- **Task directions**
Go to the line in the entries below that holds "Obras Sociais de Viseu associam-se à Campan" and repeat exactly from there through the line that holds "最近チェックした銘柄･指標", inclusive.

Stored data entries
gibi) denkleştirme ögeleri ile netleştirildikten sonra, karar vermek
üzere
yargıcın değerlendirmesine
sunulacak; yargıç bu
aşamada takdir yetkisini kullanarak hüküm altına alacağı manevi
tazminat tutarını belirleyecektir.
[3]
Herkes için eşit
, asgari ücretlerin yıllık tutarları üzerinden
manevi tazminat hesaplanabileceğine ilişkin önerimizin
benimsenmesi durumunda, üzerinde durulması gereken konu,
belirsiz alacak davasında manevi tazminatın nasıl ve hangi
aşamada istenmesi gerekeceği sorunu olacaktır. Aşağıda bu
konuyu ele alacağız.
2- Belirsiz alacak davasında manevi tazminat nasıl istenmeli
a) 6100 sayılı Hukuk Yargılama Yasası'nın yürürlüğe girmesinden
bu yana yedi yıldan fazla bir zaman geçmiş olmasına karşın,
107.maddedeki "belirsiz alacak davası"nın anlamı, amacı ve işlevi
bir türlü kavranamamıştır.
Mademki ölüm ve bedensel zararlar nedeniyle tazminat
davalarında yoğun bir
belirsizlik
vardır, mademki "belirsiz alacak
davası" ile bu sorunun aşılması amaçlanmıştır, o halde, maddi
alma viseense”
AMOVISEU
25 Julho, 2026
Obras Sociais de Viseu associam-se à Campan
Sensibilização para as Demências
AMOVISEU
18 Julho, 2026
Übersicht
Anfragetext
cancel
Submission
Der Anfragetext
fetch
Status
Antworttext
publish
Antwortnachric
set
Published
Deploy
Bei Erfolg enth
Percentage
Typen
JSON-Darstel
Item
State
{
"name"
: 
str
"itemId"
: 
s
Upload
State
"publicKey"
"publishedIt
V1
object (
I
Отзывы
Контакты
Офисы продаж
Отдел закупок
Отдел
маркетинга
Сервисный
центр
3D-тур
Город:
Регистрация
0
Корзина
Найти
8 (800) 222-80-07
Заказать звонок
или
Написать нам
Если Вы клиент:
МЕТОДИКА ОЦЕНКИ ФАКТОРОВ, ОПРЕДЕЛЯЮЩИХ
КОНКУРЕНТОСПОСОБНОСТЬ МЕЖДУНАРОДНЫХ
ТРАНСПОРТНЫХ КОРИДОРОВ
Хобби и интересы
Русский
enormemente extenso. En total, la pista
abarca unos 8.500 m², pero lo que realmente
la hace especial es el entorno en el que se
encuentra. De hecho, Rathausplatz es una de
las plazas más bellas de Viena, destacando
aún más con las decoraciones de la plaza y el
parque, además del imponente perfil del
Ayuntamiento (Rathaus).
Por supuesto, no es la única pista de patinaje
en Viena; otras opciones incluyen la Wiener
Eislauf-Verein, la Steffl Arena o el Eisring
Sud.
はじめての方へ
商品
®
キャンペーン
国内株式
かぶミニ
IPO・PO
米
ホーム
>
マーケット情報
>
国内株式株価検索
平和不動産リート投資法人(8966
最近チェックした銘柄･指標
---
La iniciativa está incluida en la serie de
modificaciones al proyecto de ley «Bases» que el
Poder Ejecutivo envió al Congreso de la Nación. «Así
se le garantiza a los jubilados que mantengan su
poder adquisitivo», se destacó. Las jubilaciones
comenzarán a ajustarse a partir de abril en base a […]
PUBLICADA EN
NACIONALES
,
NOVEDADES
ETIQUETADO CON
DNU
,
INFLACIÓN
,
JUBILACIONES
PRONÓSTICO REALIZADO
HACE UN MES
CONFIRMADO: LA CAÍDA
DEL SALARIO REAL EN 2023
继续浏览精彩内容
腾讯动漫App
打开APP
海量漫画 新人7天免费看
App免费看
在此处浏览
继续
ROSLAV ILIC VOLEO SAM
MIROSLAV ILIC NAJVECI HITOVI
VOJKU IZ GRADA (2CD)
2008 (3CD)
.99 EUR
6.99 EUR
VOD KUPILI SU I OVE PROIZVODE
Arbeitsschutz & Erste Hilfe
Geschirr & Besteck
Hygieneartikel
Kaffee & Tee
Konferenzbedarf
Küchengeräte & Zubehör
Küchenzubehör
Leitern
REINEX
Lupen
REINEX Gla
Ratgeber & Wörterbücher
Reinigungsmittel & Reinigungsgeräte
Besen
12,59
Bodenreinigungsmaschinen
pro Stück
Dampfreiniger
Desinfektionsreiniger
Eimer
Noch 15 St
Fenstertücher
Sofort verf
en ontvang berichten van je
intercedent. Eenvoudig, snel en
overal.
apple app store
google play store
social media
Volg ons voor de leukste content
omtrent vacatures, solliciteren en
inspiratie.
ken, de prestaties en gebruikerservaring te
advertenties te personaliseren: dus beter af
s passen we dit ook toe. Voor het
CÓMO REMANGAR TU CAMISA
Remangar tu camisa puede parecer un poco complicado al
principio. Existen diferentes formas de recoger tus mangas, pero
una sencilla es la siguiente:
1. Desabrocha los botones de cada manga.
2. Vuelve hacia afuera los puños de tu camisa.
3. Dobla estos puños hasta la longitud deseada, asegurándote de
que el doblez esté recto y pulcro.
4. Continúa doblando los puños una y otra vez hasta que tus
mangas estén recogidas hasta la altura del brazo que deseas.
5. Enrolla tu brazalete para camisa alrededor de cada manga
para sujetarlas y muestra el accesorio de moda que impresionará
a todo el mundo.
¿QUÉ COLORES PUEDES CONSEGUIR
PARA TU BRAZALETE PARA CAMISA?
==
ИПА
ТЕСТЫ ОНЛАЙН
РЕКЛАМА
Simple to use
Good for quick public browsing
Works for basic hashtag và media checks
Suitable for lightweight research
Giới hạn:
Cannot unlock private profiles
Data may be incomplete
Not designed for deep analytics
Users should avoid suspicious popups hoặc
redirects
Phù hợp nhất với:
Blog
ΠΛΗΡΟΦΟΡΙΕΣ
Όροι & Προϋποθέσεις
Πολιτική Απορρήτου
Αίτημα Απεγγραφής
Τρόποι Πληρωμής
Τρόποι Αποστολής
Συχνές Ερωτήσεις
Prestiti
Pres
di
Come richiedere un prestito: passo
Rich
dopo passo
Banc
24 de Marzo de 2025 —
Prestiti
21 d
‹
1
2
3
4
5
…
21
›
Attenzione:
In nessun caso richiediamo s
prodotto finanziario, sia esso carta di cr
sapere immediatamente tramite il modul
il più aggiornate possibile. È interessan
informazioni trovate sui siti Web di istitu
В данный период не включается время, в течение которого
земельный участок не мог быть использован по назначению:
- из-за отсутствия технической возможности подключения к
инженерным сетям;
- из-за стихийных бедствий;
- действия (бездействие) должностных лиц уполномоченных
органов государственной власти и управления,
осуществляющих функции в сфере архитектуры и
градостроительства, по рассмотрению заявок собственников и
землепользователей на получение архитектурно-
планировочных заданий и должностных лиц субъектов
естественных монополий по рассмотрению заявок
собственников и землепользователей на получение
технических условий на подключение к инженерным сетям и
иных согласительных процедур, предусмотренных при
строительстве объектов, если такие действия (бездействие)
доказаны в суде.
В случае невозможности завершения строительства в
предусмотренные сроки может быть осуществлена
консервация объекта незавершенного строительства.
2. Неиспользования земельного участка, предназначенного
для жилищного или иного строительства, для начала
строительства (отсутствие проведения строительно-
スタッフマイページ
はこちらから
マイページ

- **Solution to this exercise**
Obras Sociais de Viseu associam-se à Campan
Sensibilização para as Demências
AMOVISEU
18 Julho, 2026
Übersicht
Anfragetext
cancel
Submission
Der Anfragetext
fetch
Status
Antworttext
publish
Antwortnachric
set
Published
Deploy
Bei Erfolg enth
Percentage
Typen
JSON-Darstel
Item
State
{
"name"
: 
str
"itemId"
: 
s
Upload
State
"publicKey"
"publishedIt
V1
object (
I
Отзывы
Контакты
Офисы продаж
Отдел закупок
Отдел
маркетинга
Сервисный
центр
3D-тур
Город:
Регистрация
0
Корзина
Найти
8 (800) 222-80-07
Заказать звонок
или
Написать нам
Если Вы клиент:
МЕТОДИКА ОЦЕНКИ ФАКТОРОВ, ОПРЕДЕЛЯЮЩИХ
КОНКУРЕНТОСПОСОБНОСТЬ МЕЖДУНАРОДНЫХ
ТРАНСПОРТНЫХ КОРИДОРОВ
Хобби и интересы
Русский
enormemente extenso. En total, la pista
abarca unos 8.500 m², pero lo que realmente
la hace especial es el entorno en el que se
encuentra. De hecho, Rathausplatz es una de
las plazas más bellas de Viena, destacando
aún más con las decoraciones de la plaza y el
parque, además del imponente perfil del
Ayuntamiento (Rathaus).
Por supuesto, no es la única pista de patinaje
en Viena; otras opciones incluyen la Wiener
Eislauf-Verein, la Steffl Arena o el Eisring
Sud.
はじめての方へ
商品
®
キャンペーン
国内株式
かぶミニ
IPO・PO
米
ホーム
>
マーケット情報
>
国内株式株価検索
平和不動産リート投資法人(8966
最近チェックした銘柄･指標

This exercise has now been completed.